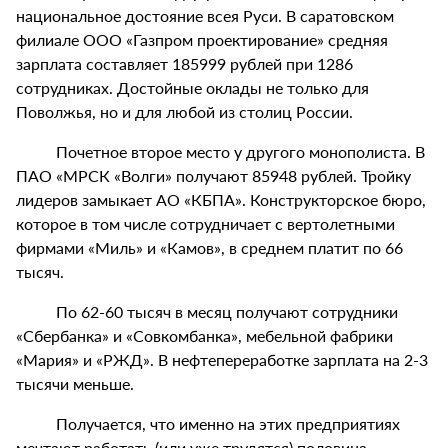
национальное достояние всея Руси. В саратовском
филиале ООО «Газпром проектирование» средняя
зарплата составляет 185999 рублей при 1286
сотрудниках. Достойные оклады не только для
Поволжья, но и для любой из столиц России.
Почетное второе место у другого монополиста. В
ПАО «МРСК «Волги» получают 85948 рублей. Тройку
лидеров замыкает АО «КБПА». Конструкторское бюро,
которое в том числе сотрудничает с вертолетными
фирмами «Миль» и «Камов», в среднем платит по 66
тысяч.
По 62-60 тысяч в месяц получают сотрудники
«Сбербанка» и «Совкомбанка», мебельной фабрики
«Мария» и «РЖД». В нефтепереработке зарплата на 2-3
тысячи меньше.
Получается, что именно на этих предприятиях
мечтают работать (или уже трудятся) половина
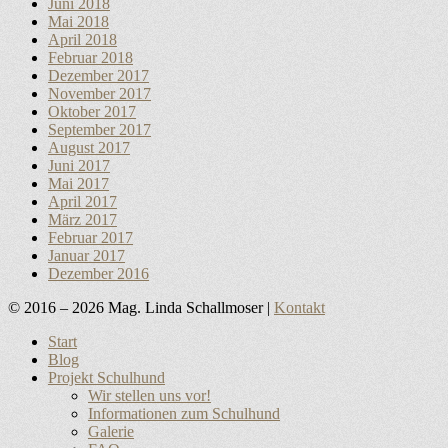
Juni 2018
Mai 2018
April 2018
Februar 2018
Dezember 2017
November 2017
Oktober 2017
September 2017
August 2017
Juni 2017
Mai 2017
April 2017
März 2017
Februar 2017
Januar 2017
Dezember 2016
© 2016 – 2026 Mag. Linda Schallmoser |
Kontakt
Nach
Start
oben
Blog
scrollen
Projekt Schulhund
Wir stellen uns vor!
Informationen zum Schulhund
Galerie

==============================

The problem
Write everything in the records out exactly, apart from the pictures.

Answer section
национальное достояние всея Руси. В саратовском
филиале ООО «Газпром проектирование» средняя
зарплата составляет 185999 рублей при 1286
сотрудниках. Достойные оклады не только для
Поволжья, но и для любой из столиц России.
Почетное второе место у другого монополиста. В
ПАО «МРСК «Волги» получают 85948 рублей. Тройку
лидеров замыкает АО «КБПА». Конструкторское бюро,
которое в том числе сотрудничает с вертолетными
фирмами «Миль» и «Камов», в среднем платит по 66
тысяч.
По 62-60 тысяч в месяц получают сотрудники
«Сбербанка» и «Совкомбанка», мебельной фабрики
«Мария» и «РЖД». В нефтепереработке зарплата на 2-3
тысячи меньше.
Получается, что именно на этих предприятиях
мечтают работать (или уже трудятся) половина
Juni 2018
Mai 2018
April 2018
Februar 2018
Dezember 2017
November 2017
Oktober 2017
September 2017
August 2017
Juni 2017
Mai 2017
April 2017
März 2017
Februar 2017
Januar 2017
Dezember 2016
© 2016 – 2026 Mag. Linda Schallmoser |
Kontakt
Nach
Start
oben
Blog
scrollen
Projekt Schulhund
Wir stellen uns vor!
Informationen zum Schulhund
Galerie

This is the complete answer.